• [Given exercise]: In the Senate hazing article, condense the paragraph that begins "MANILA -- The Senate on Tuesday" into a short bulleted list that keeps its main facts.

• [Supplied passage]:
+ + + +
Senate hazing ban bill hurdles 2nd reading, eyes final nod Monday

MANILA -- The Senate on Tuesday approved on second reading the proposed measure banning hazing and regulating other forms of initiation rites of fraternities, sororities and other organizations and is now eyeing to pass the amended Anti-Hazing Law by Monday next week.

Senate Bill 1662, to be known as the Anti-Hazing Act of 2018, was pushed in the upper chamber following an inquiry into the death of University of Santo Tomas law freshman Horacio "Atio" Castillo III last year.

The inquiry was conducted jointly by the Senate Committee on Public Order and Dangerous Drugs and the Senate Committee on Justice and Human Rights

The measure seeks to improve on the Anti-Hazing Law of 1995, which lawmakers said had failed to prevent hazing deaths.

SB 1662 expands the definition of hazing to "any physical or psychological suffering, harm or injury inflicted on a recruit, member, neophyte or applicant" as a form of initiation rite or practice made as a prerequisite for admission in a fraternity, sorority or organization.
+ + + +
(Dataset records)
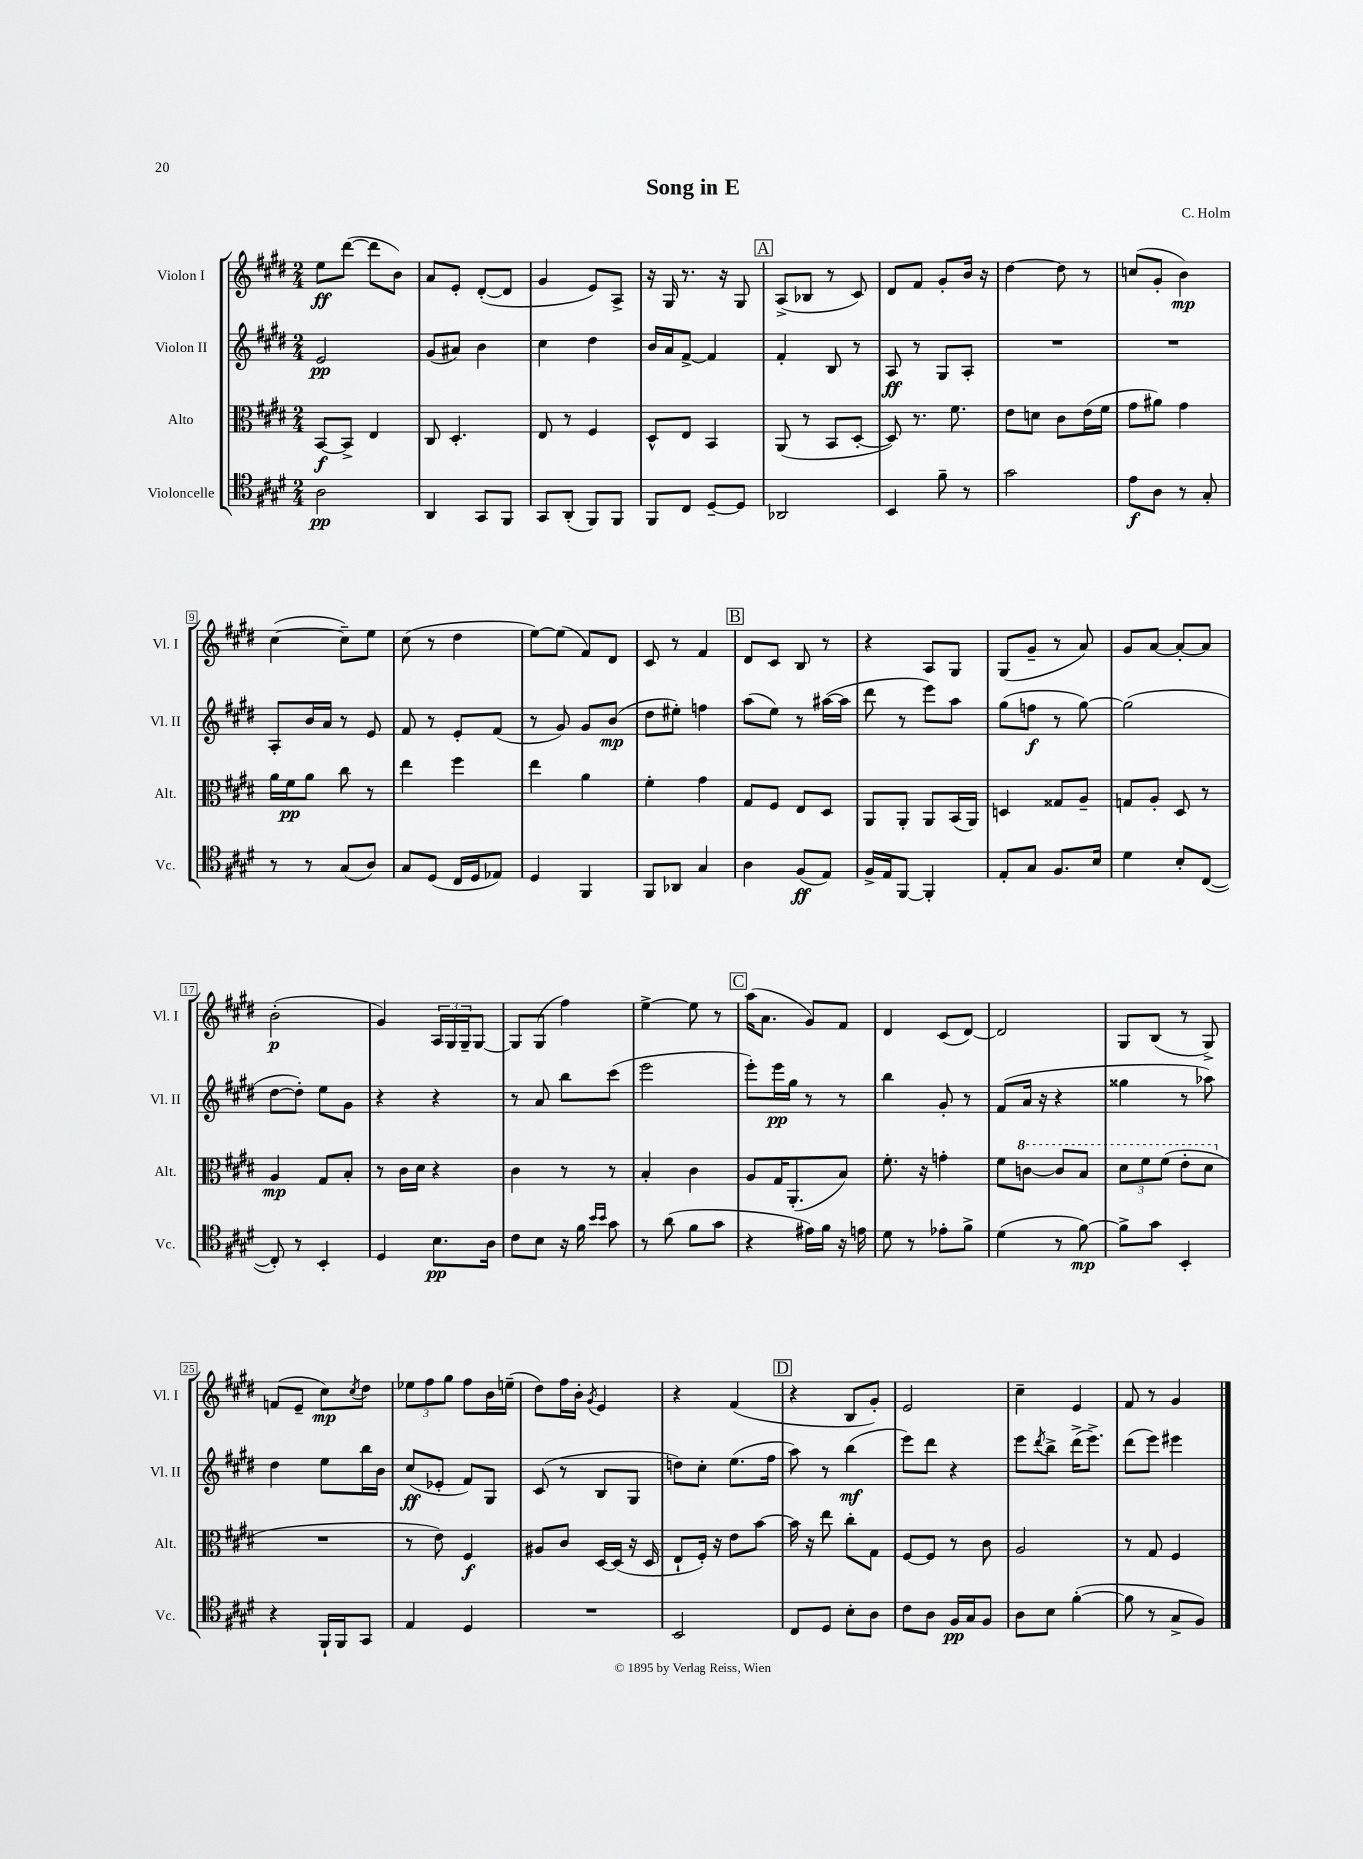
\header { title = "Song in E" composer = "C. Holm" }
<<
\new StaffGroup <<
\new Staff = "s0" \with { instrumentName = "Violon I" shortInstrumentName = "Vl. I" } {
    \clef treble \key e \major \numericTimeSignature \time 2/4
    e''8\ff dis'''8~( dis'''8 b'8) |
    a'8 e'8-. dis'8~-.( dis'8 |
    gis'4 e'8) a8-> |
    r16 gis16 r8. r16 gis8 |
    \mark \markup { \box "A" } a8->( bes8 r8 cis'8) |
    dis'8 fis'8 gis'8-. b'16 r16 |
    dis''4~ dis''8 r8 |
    c''8( gis'8-. b'4\mp) |
    cis''4~( cis''8--) e''8 |
    cis''8( r8 dis''4 |
    e''8~) e''8( fis'8) dis'8 |
    cis'8 r8 fis'4 |
    \mark \markup { \box "B" } dis'8 cis'8 b8 r8 |
    r4 a8 gis8 |
    gis8( gis'8-- r8 a'8) |
    gis'8 a'8~ a'8~-. a'8 |
    b'2-.\p( |
    gis'4) \tuplet 3/2 { a16 gis16 gis16-- } gis8~ |
    gis8 gis8( fis''4) |
    e''4~-> e''8 r8 |
    \mark \markup { \box "C" } a''16( a'8. gis'8) fis'8 |
    dis'4 cis'8( dis'8~) |
    dis'2 |
    gis8 b8( r8 gis8->) |
    f'8( e'8-- cis''8\mp) \acciaccatura { cis''8 } dis''8 |
    \tuplet 3/2 { ees''8 fis''8 gis''8 } fis''8 b'16 e''16--( |
    dis''8) fis''16 b'16-. \acciaccatura { gis'8 } e'4 |
    r4 fis'4( |
    \mark \markup { \box "D" } r4 b8 gis'8-.) |
    e'2 |
    cis''4-- e'4 |
    fis'8 r8 gis'4 \bar "|." |
}
\new Staff = "s1" \with { instrumentName = "Violon II" shortInstrumentName = "Vl. II" } {
    \clef treble \key e \major \numericTimeSignature \time 2/4
    e'2\pp |
    gis'8( ais'8) b'4 |
    cis''4 dis''4 |
    b'16 a'16 fis'8~-> fis'4 |
    \mark \markup { \box "A" } fis'4-. b8 r8 |
    a8\ff r8 gis8 a8-. |
    R2 |
    R2 |
    a8-. b'16 a'16 r8 e'8 |
    fis'8 r8 e'8-. fis'8( |
    r8 gis'8) gis'8 b'8\mp( |
    dis''8 eis''8-.) f''4 |
    \mark \markup { \box "B" } a''8( e''8) r8 ais''16~( ais''16 |
    dis'''8 r8 e'''8) a''8 |
    gis''8( f''8\f r8 gis''8~) |
    gis''2( |
    dis''8~ dis''8-.) e''8 gis'8 |
    r4 r4 |
    r8 a'8 b''8 cis'''8( |
    e'''2 |
    \mark \markup { \box "C" } e'''8-.) e'''16\pp gis''16 r8 r8 |
    b''4 gis'8-. r8 |
    fis'8( a'16 r16 r4 |
    gisis''4 r8 aes''8) |
    dis''4 e''8 b''16 b'16 |
    cis''8\ff( ees'8-. fis'8) gis8 |
    cis'8( r8 b8 gis8 |
    d''8) cis''8-. e''8.( fis''16 |
    \mark \markup { \box "D" } a''8) r8 b''4\mf( |
    e'''8) dis'''8 r4 |
    e'''8 \acciaccatura { dis'''8 } b''8-> dis'''16->( e'''8.->) |
    dis'''8( e'''8) eis'''4 \bar "|." |
}
\new Staff = "s2" \with { instrumentName = "Alto" shortInstrumentName = "Alt." } {
    \clef alto \key e \major \numericTimeSignature \time 2/4
    b,8~\f b,8-> e4 |
    cis8 dis4.-. |
    e8 r8 fis4 |
    dis8-^ e8 b,4 |
    \mark \markup { \box "A" } a,8( r8 b,8 dis8~-. |
    dis8) r8. fis'8. |
    e'8 d'8 cis'8 e'16( fis'16 |
    gis'8 ais'8) gis'4 |
    a'16 fis'16\pp a'8 cis''8 r8 |
    e''4 fis''4 |
    e''4 a'4 |
    fis'4-. gis'4 |
    \mark \markup { \box "B" } gis8 fis8 e8 dis8 |
    a,8 a,8-. a,8 b,16( a,16) |
    d4 gisis8 a8-- |
    g8 a8-. dis8 r8 |
    a4\mp gis8 b8-. |
    r8 cis'16 dis'16 r4 |
    cis'4 r8 r8 |
    b4-. cis'4 |
    \mark \markup { \box "C" } a8 gis16 a,8.-.( b8) |
    fis'8.-. r16 g'4-. |
    fis'8 \ottava #1 c''8~ c''8 b'8 |
    \tuplet 3/2 { dis''8 fis''8 fis''8( } e''8-. dis''8 \ottava #0 |
    R2 |
    r8 e'8) fis4\f |
    ais8 cis'8 dis16~ dis16( r16 dis16 |
    e8-! fis16-.) r16 e'8 b'8~ |
    \mark \markup { \box "D" } b'16 r16 e''8 cis''8-. gis8 |
    fis8~ fis8 r8 cis'8 |
    a2 |
    r8 gis8 fis4 \bar "|." |
}
\new Staff = "s3" \with { instrumentName = "Violoncelle" shortInstrumentName = "Vc." } {
    \clef tenor \key e \major \numericTimeSignature \time 2/4
    a2\pp |
    a,4 gis,8 fis,8 |
    gis,8 a,8-.( fis,8) fis,8 |
    fis,8 cis8 dis8~-- dis8 |
    \mark \markup { \box "A" } aes,2 |
    b,4 fis'8-- r8 |
    gis'2 |
    e'8\f a8 r8 gis8-. |
    r8 r8 gis8( a8) |
    gis8 dis8( cis16 dis16 ees8) |
    dis4 fis,4 |
    fis,8 aes,8 gis4 |
    \mark \markup { \box "B" } a4 fis8\ff( e8) |
    fis16-> e16 fis,8~ fis,4-. |
    e8-. gis8 fis8. b16 |
    dis'4 b8-. cis8~( |
    cis8-.) r8 b,4-. |
    dis4 b8.\pp a16 |
    cis'8 b8 r16 fis'16 \grace { b'16 b'16 } gis'8 |
    r8 a'8( fis'8 gis'8 |
    \mark \markup { \box "C" } r4 eis'16) fis'16 r16 e'16 |
    dis'8 r8 ees'8-. fis'8-> |
    dis'4( r8 fis'8~\mp) |
    fis'8-> gis'8 b,4-. |
    r4 fis,16-! fis,16 gis,8 |
    e4 dis4 |
    R2 |
    b,2 |
    \mark \markup { \box "D" } cis8 dis8 b8-. a8 |
    cis'8 a8 fis16\pp gis16 fis8 |
    a8 b8 fis'4~-.( |
    fis'8 r8 gis8-> fis8) \bar "|." |
}
>>
>>
\layout { \context { \Score \override BarNumber.stencil = #(make-stencil-boxer 0.1 0.3 ly:text-interface::print) } }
+ + + +
• [Result of this exercise]:
- On Tuesday, the Senate approved on second reading a measure that bans hazing and regulates other initiation rites of fraternities, sororities and other organizations.
- The Senate aims to pass the amended Anti-Hazing Law by Monday next week.